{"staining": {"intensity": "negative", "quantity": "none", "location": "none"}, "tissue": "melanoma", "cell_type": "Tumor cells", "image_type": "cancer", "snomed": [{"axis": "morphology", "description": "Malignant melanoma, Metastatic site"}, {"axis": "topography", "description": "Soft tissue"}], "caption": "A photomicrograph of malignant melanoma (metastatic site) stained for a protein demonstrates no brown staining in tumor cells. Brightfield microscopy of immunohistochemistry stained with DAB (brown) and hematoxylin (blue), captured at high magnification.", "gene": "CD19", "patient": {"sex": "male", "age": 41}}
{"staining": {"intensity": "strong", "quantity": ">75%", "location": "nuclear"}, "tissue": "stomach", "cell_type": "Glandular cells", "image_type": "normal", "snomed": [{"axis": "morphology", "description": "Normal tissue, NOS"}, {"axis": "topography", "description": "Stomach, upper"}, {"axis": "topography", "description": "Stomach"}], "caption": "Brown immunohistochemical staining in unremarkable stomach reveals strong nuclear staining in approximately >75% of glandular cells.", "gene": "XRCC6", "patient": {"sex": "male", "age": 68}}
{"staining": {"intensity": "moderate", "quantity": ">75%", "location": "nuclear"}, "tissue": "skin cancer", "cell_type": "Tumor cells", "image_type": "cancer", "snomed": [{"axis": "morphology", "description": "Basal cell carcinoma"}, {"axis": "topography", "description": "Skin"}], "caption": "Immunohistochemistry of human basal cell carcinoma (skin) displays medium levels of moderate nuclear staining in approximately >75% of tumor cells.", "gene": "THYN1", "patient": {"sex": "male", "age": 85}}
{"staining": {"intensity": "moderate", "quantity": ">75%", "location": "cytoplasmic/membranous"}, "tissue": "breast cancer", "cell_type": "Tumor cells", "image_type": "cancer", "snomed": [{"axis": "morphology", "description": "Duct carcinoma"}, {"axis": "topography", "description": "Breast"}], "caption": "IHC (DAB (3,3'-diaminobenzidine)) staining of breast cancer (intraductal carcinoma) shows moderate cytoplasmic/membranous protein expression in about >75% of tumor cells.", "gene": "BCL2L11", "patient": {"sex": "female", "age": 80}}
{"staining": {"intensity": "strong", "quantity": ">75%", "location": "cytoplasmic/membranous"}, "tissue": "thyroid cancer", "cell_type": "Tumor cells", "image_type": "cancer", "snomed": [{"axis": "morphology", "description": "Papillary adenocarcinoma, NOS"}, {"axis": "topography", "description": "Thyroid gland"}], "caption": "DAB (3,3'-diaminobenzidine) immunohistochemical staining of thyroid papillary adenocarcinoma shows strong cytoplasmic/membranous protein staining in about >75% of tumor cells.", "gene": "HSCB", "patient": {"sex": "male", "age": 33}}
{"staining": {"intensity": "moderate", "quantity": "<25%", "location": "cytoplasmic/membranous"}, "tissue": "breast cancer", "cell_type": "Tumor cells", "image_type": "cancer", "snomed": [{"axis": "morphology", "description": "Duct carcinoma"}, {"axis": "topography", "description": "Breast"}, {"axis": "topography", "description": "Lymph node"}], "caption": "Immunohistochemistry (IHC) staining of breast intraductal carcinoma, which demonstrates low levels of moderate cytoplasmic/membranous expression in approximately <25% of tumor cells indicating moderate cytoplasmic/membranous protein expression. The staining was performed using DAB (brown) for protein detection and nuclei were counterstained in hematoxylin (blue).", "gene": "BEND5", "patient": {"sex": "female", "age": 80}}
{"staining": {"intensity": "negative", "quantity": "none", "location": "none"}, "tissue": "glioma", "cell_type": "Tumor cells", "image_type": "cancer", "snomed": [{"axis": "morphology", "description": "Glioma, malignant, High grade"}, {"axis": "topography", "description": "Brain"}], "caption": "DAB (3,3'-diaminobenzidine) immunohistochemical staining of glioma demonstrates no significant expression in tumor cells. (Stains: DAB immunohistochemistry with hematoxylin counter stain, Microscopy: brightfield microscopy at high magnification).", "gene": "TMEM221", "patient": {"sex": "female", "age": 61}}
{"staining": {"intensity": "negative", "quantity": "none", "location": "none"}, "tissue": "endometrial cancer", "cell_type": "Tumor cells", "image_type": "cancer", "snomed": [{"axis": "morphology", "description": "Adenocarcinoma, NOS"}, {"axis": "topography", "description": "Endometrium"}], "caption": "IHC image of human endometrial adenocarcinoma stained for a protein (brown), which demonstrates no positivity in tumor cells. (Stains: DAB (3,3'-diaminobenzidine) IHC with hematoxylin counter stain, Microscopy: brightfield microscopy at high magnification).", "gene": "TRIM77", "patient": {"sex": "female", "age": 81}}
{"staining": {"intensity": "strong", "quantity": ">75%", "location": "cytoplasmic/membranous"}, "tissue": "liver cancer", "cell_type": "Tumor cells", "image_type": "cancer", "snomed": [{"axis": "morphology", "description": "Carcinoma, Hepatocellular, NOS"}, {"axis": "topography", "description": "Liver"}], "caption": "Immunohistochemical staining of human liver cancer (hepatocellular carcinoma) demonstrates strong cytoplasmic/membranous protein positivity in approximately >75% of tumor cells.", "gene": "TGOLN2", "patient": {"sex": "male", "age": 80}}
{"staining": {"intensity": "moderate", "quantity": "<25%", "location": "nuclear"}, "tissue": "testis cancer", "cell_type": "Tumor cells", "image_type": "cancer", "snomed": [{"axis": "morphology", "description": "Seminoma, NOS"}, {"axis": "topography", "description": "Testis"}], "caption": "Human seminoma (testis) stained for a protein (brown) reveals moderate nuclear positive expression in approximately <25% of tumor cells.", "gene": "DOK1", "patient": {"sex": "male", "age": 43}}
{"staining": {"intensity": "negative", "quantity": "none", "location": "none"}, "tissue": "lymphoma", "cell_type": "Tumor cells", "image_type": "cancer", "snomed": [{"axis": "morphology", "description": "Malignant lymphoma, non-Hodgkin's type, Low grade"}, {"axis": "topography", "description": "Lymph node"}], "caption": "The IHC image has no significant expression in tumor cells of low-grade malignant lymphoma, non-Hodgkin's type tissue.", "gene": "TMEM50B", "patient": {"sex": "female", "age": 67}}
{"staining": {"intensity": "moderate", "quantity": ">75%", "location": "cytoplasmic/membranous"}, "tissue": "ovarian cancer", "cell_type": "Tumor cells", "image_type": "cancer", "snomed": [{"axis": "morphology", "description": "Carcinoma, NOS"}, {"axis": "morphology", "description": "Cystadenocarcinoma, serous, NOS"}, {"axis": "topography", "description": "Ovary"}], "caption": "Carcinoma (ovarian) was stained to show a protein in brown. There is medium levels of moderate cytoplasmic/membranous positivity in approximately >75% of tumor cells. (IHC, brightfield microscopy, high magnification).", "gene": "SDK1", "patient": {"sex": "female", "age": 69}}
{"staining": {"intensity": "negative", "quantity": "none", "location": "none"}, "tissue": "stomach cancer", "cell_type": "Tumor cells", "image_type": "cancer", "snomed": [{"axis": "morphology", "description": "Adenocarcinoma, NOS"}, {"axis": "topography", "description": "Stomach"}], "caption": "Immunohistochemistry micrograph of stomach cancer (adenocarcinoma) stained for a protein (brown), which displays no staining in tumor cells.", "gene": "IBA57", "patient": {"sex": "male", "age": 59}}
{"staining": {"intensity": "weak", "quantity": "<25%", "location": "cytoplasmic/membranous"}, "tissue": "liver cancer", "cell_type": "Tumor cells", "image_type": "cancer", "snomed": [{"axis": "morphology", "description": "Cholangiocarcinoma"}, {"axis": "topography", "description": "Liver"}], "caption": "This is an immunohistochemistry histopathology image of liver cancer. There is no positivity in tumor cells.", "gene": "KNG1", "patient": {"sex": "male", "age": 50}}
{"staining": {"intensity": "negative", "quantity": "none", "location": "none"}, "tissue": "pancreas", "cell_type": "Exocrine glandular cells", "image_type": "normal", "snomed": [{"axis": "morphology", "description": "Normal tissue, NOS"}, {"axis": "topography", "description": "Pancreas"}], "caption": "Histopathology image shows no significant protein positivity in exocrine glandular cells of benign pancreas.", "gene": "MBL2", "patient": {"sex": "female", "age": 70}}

= WORK TASK =
Here the job is to set down exactly the lines of the material above that fall between the one with "staining of thyroid" and the one with "(IHC) staining of", inclusive, and nothing beyond them.

= RESPONSE =
{"staining": {"intensity": "strong", "quantity": ">75%", "location": "cytoplasmic/membranous"}, "tissue": "thyroid cancer", "cell_type": "Tumor cells", "image_type": "cancer", "snomed": [{"axis": "morphology", "description": "Papillary adenocarcinoma, NOS"}, {"axis": "topography", "description": "Thyroid gland"}], "caption": "DAB (3,3'-diaminobenzidine) immunohistochemical staining of thyroid papillary adenocarcinoma shows strong cytoplasmic/membranous protein staining in about >75% of tumor cells.", "gene": "HSCB", "patient": {"sex": "male", "age": 33}}
{"staining": {"intensity": "moderate", "quantity": "<25%", "location": "cytoplasmic/membranous"}, "tissue": "breast cancer", "cell_type": "Tumor cells", "image_type": "cancer", "snomed": [{"axis": "morphology", "description": "Duct carcinoma"}, {"axis": "topography", "description": "Breast"}, {"axis": "topography", "description": "Lymph node"}], "caption": "Immunohistochemistry (IHC) staining of breast intraductal carcinoma, which demonstrates low levels of moderate cytoplasmic/membranous expression in approximately <25% of tumor cells indicating moderate cytoplasmic/membranous protein expression. The staining was performed using DAB (brown) for protein detection and nuclei were counterstained in hematoxylin (blue).", "gene": "BEND5", "patient": {"sex": "female", "age": 80}}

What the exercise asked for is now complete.